[â pomé la sòrbòn] (exp. pop. COMPRÉH.)
Depuis le XIIIᵉ siècle et la création d’un collège par Robert de Sorbon, la Sorbonne incarne la connaissance et la réflexion, quitte à ce que celle-ci se fasse aussi par la contestation et le jet de pavés ou divers objets contondants sur la maréchaussée (mais ceci est une autre histoire).
L’heure est donc grave quand quiconque se trouve dans une situation où il en paume la Sorbonne.
La perte dont il est question n’est en effet pas celle de l’adresse de l’université (75005 Paris) mais de sa raison d’être : la compréhension.
En paumer la Sorbonne c’est ne rien comprendre à quelque chose, nada, queue de chique, que pouic, que tchi, jusqu’à en perdre la tête (pas au point de porter la Sorbonne à Charlot tout de même).
Dans les années surannées les occasions quotidiennes d’en paumer la Sorbonne sont légion : remplissage d’un formulaire administratif B2 à retirer au 3ᵉ étage bureau 452 de 14 heures à 16 heures (hors jours fériés, mercredis et veilles de fêtes), lecture d’un horaire des chemins de fer sur un dépliant de dix-huit volets en format poche, plongée dans les petits caractères d’un contrat d’assurance, etc.
La profusion de chausse-trappes dissimulées de-ci de-là par de joyeux drilles souhaitant simplement se marrer un peu en contemplant le quidam au cerveau chamboulé¹ permet à en paumer la Sorbonne de devenir une locution très répandue et à la France de conforter sa place de deuxième (après l’indéboulonnable URSS et devant le royaume d’Ubu²) dans le classement de la complexité en tout et n’importe quoi.
Un état de l’art que ne saurait supporter la modernité lorsqu’arrive, enfin, son heure de régner.

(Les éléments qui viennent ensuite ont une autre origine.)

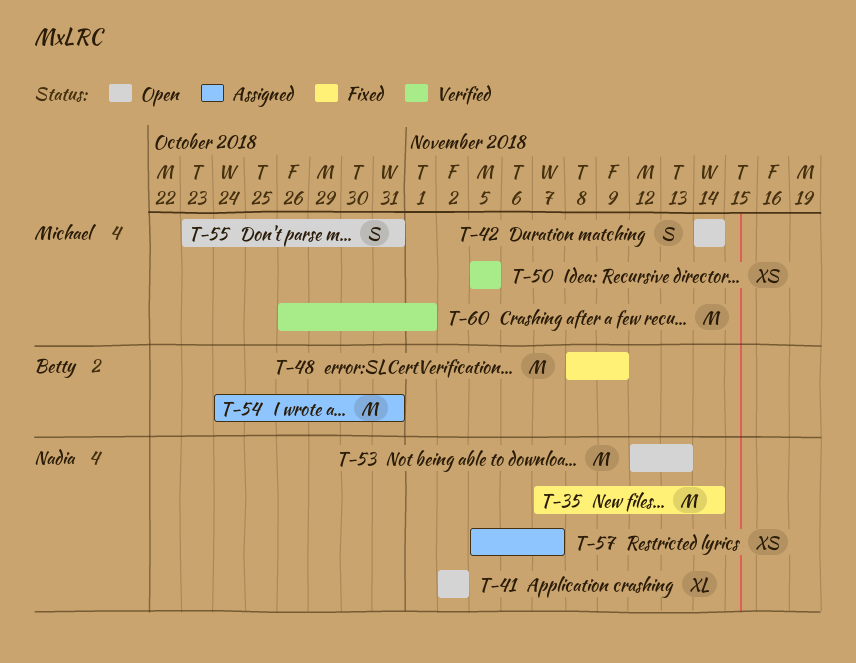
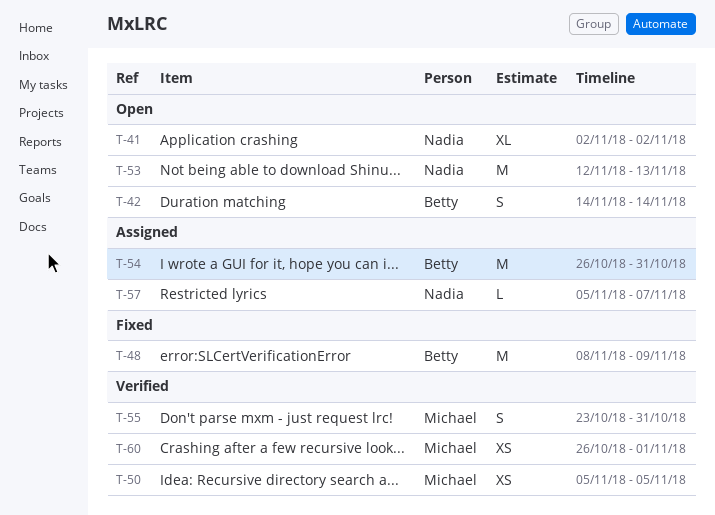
T-35: present -> none
T-42, owner: Michael -> Betty
T-54, start: Oct 24 -> Oct 26
T-55, status: Open -> Verified
T-57, estimate: XS -> L
T-60, estimate: M -> XS

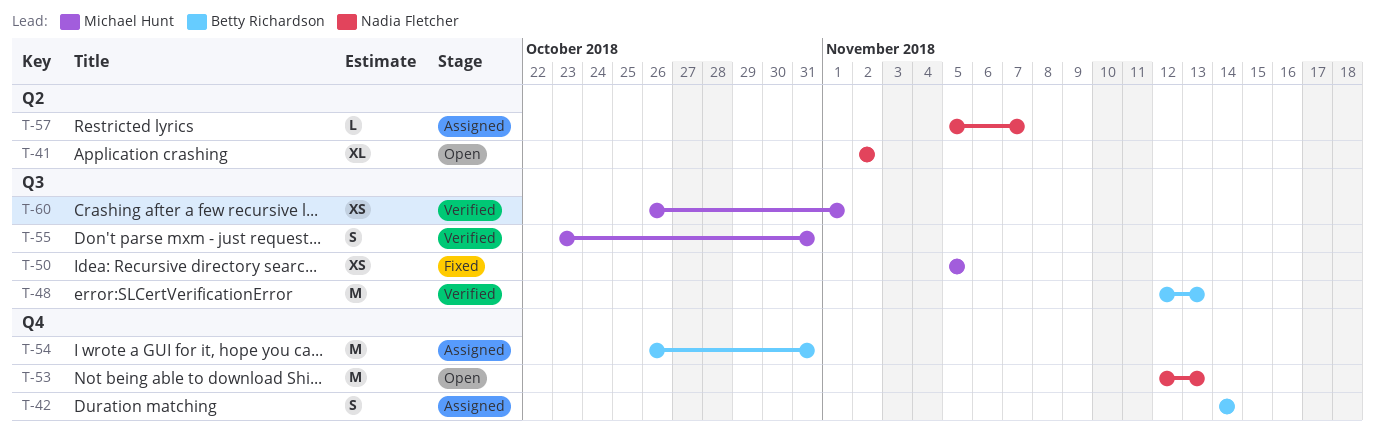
T-42, status: Open -> Assigned
T-48, status: Fixed -> Verified
T-48, start: Nov 8 -> Nov 12
T-48, due: Nov 9 -> Nov 13
T-50, status: Verified -> Fixed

Inflexibles sur la flexibilité, ses plus brillants représentants prennent des mesures : classement en catégorie surannée d’en paumer la Sorbonne, simplification des procédures administratives avec création de sites Internet³ 2.0-UX-responsive-design-chatbot-inside-background-friendly (sous réserve de la mise à jour de votre navigateur, vous renseigner auprès de votre administrateur réseau ou d’un voisin qui semble s’y connaître en informatique), apposition du label « Ouverture facile » sur les paquets d’emmental râpé et de les bocaux de cornichons, création d’un ministère de la simplification.
L’évidente efficacité de ces nombreuses et nécessaires réformes fera rapidement taire les nostalgiques d’un désordre ancien qui usaient encore d’en paumer la Sorbonne pour décrire leur désarroi mental.
L’expression disparaît à la vitesse de résolution du moindre problème comme après un échange téléphonique avec le service après-vente d’un acteur de l’économie moderne et numérique : instantanément en cliquant sur le bouton « Supprimer pour envoyer en surannéité ».